_Given records:_

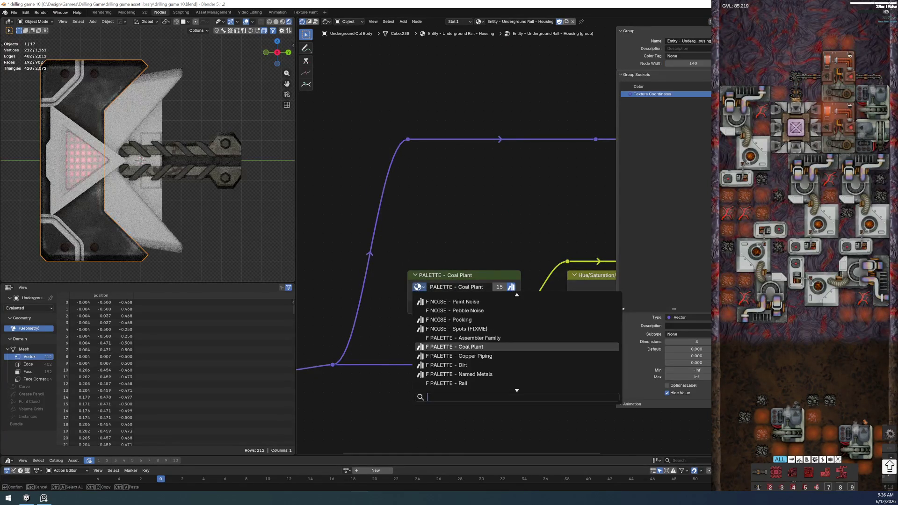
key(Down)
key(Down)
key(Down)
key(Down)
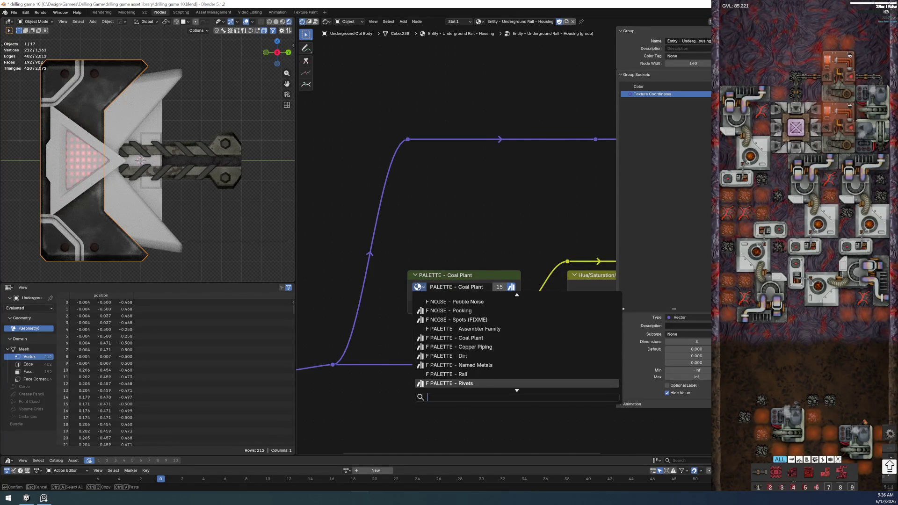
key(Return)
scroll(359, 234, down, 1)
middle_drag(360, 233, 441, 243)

_Exercise aim:_ Output the records above exactly as they are, leaving out the pictures.

_Task response:_
key(Down)
key(Down)
key(Down)
key(Down)
key(Return)
scroll(359, 234, down, 1)
middle_drag(360, 233, 441, 243)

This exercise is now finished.